** TASK REQUIREMENTS **
A. For each statement about the article on mass-producing fashion, answer yes or no and quote the words from the article that decide it: (i) Mischa Nonoo's op-ed ran in Fortune. (ii) LVMH and Kering saw revenue rise in Q2. (iii) Nonoo traces nearly every flaw in the fashion system to inventory.
B. Continue the article on mass-producing fashion from the point where it stops.

** PASSAGE SHOWN **
Why mass producing fashion is no longer a worthwhile investment
Don-Alvin Adegeest| Wednesday, August 12 2020
New York-based fashion designer Mischa Nonoo, in an op-ed penned in business publication Fortune, claims fashion businesses are no longer a worthwhile investment. She has a point.
The global luxury market faced an unprecedented hit in Q2, showing even robust businesses like LVMH and Kering are facing startling revenue drops. While the world eschews buying more clothes and accessories, in favour, if the data is correct, of sweat pants and comfort items, fashion brands are treading water for survival and fortifying their web presence to try and make online sales a primary channel.
Nonoo states “we are witnessing the final crumbling of a tightly knit industry built on exploiting creative labour, wholesale cronyism, producing vast amounts of undesirable goods and dumping said goods into landfills.”
While this business model may not represent a majority of European luxury brands or independents, she is correct to call out “razor-thin margins and glacial pace of change found in many fashion organizations.”
The problem is inventory
“Nearly every flaw in the fashion system can be traced back to a single issue: inventory. The reliance on upfront, bulk production requires time and valuable resources to be allocated before consumers are able to indicate a preference for a style.”

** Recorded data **

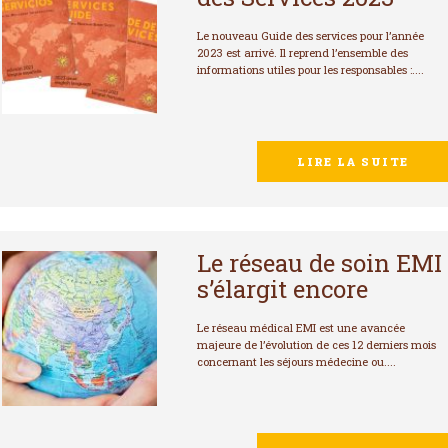
Le nouveau Guide des services pour l’année
2023 est arrivé. Il reprend l’ensemble des
informations utiles pour les responsables :....
LIRE LA SUITE
Le réseau de soin EMI
s’élargit encore
Le réseau médical EMI est une avancée
majeure de l’évolution de ces 12 derniers mois
concernant les séjours médecine ou....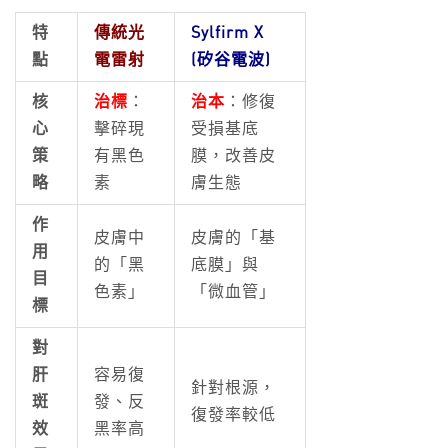
特
傳統光
Sylfirm X
點
電雷射
(矽谷電波)
核
治標
：
治本
：修復
心
擊碎現
受損基底
策
有黑色
膜，改善皮
略
素
膚生態
作
皮膚中
皮膚的「基
用
的「黑
底膜」與
目
色素」
「微血管」
標
對
肝
容易復
針對根源，
斑
發、反
復發率較低
效
黑率高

** EXPECTED OUTPUTS **
A.
(i) Yes: "in an op-ed penned in business publication Fortune"
(ii) No: "even robust businesses like LVMH and Kering are facing startling revenue drops"
(iii) Yes: "Nearly every flaw in the fashion system can be traced back to a single issue: inventory."

B.
I can attest to this, when first launching a small label out of Los Angeles, the average factory minimums meant producing 300 units of one style, compounded by fabric mills who equally required massive minimum orders. If you produced any less there would be financial penalties, increasing the price per unit. When a brand is starting out, investing much-needed resources to buy hundreds of meters of fabric before knowing which styles in which fabric will sell, would to most investors’ eyes sound like a botched business plan. Yet this is the crux of the industry.
The waste of mass producing
“When I produced collections on the traditional fashion calendar, I was asked to mass-produce a style 180 days before I could expect payment. I was also told a 75 percent sell-through rate was considered “great performance.” This casual assumption—that at least 25 percent of the inventory I bought months beforehand would go unsold—was a rude awakening. Wasted resources are built into the system. Imagine if upwards of 25 percent more revenue could be allocated to nurturing talent, sustainable sourcing, or operational development—all of which the fashion industry has become notorious for neglecting in recent years. This wastage of investment has enforced a downward spiral across the industry, where under-compensated teams in flawed supply chains unknowingly commit to producing underperforming styles without any way to recover.”
For a company like H&M, sending excess stock to the incinerator was one way of dealing with mountains of unsold clothes. Arguably, the 210 billion dollar global inventory issue and the absurd expectation to over-produce beyond what is saleable, is a side effect of the Fast Fashion industry that benefits but a few coffers and is a detrimental cost for everyone else, including the planet. An expense, that post pandemic, is no longer justifiable.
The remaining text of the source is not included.